Tell Me Exactly What Happened
By Caroline Burau. (Minnesota Historical Society Press, 184 pages, $16.95.)

In her second memoir for the MHS Press about working as a police dispatcher, Caroline Burau is snappy, compassionate and funny. And she really needs to pee.

Burau was police and fire dispatcher for White Bear Lake, working one-person shifts that were either draggingly quiet or ridiculously, impossibly busy — no time for bathroom breaks, and no one to cover for her.

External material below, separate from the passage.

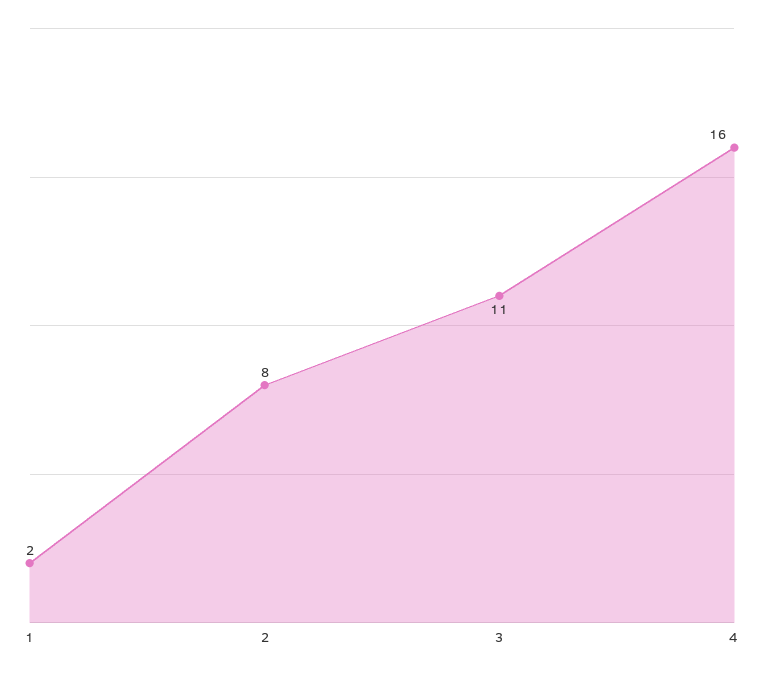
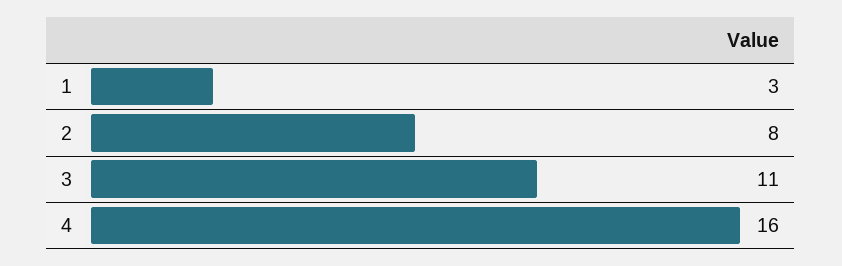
1: 2 -> 3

Later, she went to work as a dispatcher for an ambulance service. In this fast-paced, sassy book, she tells about the phone calls she fields in both jobs: the pneumonia case that was actually an ammonia leak (she misheard), the bomb threats, the shootings, the children. Oh, the children will break your heart.

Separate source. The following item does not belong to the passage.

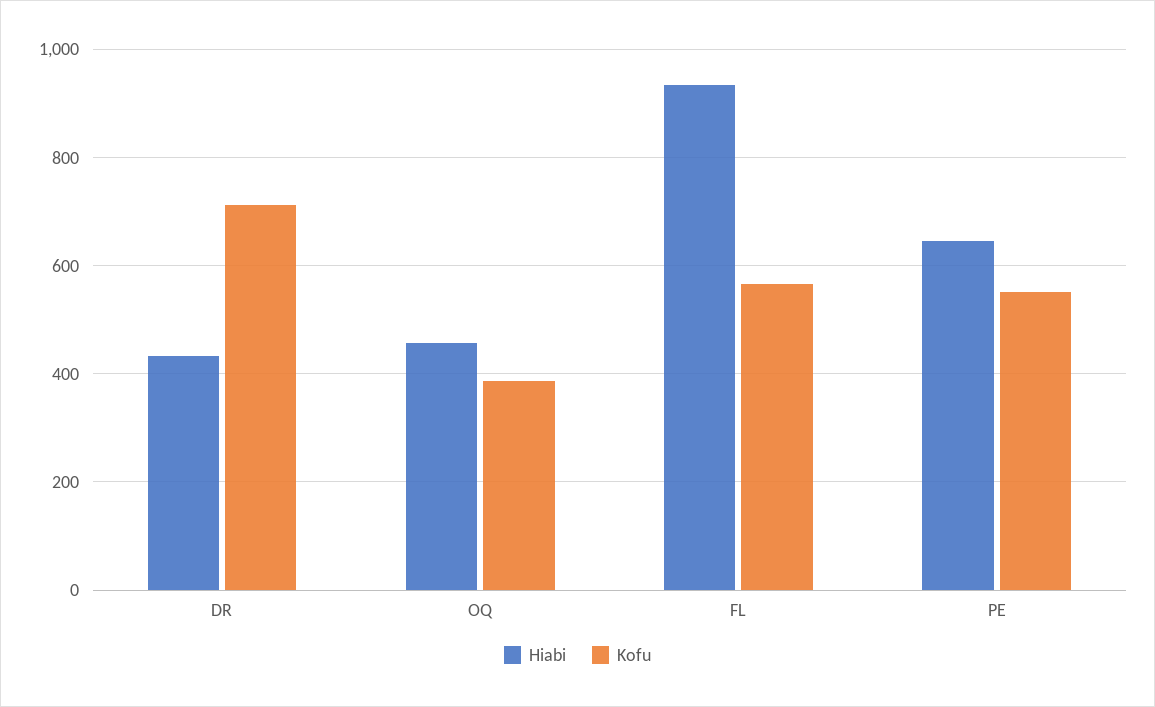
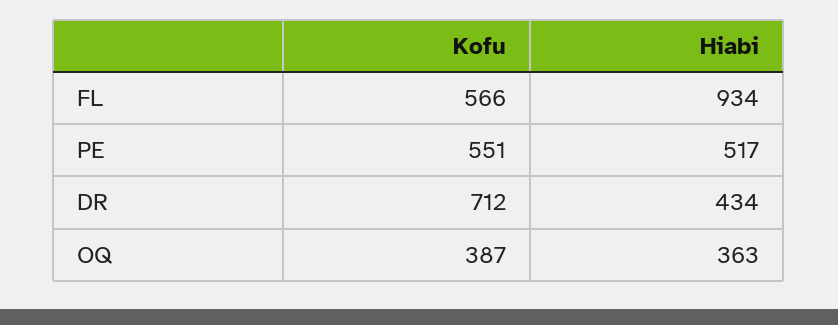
Hiabi, OQ: 460 -> 363
Hiabi, PE: 640 -> 517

She is fiercely loyal to the police and firefighters, acknowledging that some are jerks and some are racist but maintaining that most are dedicated to the job. They "could just encounter an active shooter and be required, in that moment, to sacrifice" their lives. "For about two bucks more an hour than what I make. I'll take the pay cut."

Burau's book launch will be at 7 p.m. Sept. 8 at Common Good Books, 38 S. Snelling Av., St. Paul. She will also read and sign books at 10 a.m. Oct. 14 at Lake Country Booksellers, White Bear Lake.


Counting the Days While My Mind Slips Away
By Ben Utecht, with Mark Tabb. (Howard Books/Simon & Schuster, 256 pages, $26.)

Concussions ended Ben Utecht's career in professional football, sending him home after four seasons as a tight end with the NFL and four as a Minnesota Golden Gopher. In his memoir, "Counting the Days While My Mind Slips Away" (written with Mark Tabb), Utecht writes about growing up in Minnesota, playing for the U, being signed by the Indianapolis Colts, earning a Super Bowl ring in 2006, moving over to the Cincinnati Bengals.

Utecht is a preacher's son, and his is a sincere and sentimental book. He proposed to his future wife by burying a ring in a cup of rose petals. They remained abstinent until their wedding night. He wept when his wife told him she was pregnant. He's a total sap when it comes to his four daughters.

But the meat of the book is the brutal concussions he suffered while playing the game, and their long-term effects. "From out of nowhere the other safety came flying in … and targeted my head, spearing me in the helmet with his helmet. My head violently snapped to the side … I thought I had broken my neck," he writes. "I blacked out."

A blow he took in August 2009 during Bengals training camp (a blow that aired on the HBO show "Hard Knocks") ended his career. The linebacker's helmet "came up under my facemask and hit me on the chin like a Muhammad Ali uppercut." Utecht was strapped to a backboard and sent off in an ambulance; he never played again.

Utecht is not a great writer and this is not a deep book, but he's passionate about the perils of football. He has served as a spokesman for the American Academy of Neurology and has testified before Congress about concussion issues. His book will give you pause the next time you sit down to watch a game.

Utecht will sign books at 5 p.m. Sept. 10 at the Mall of America.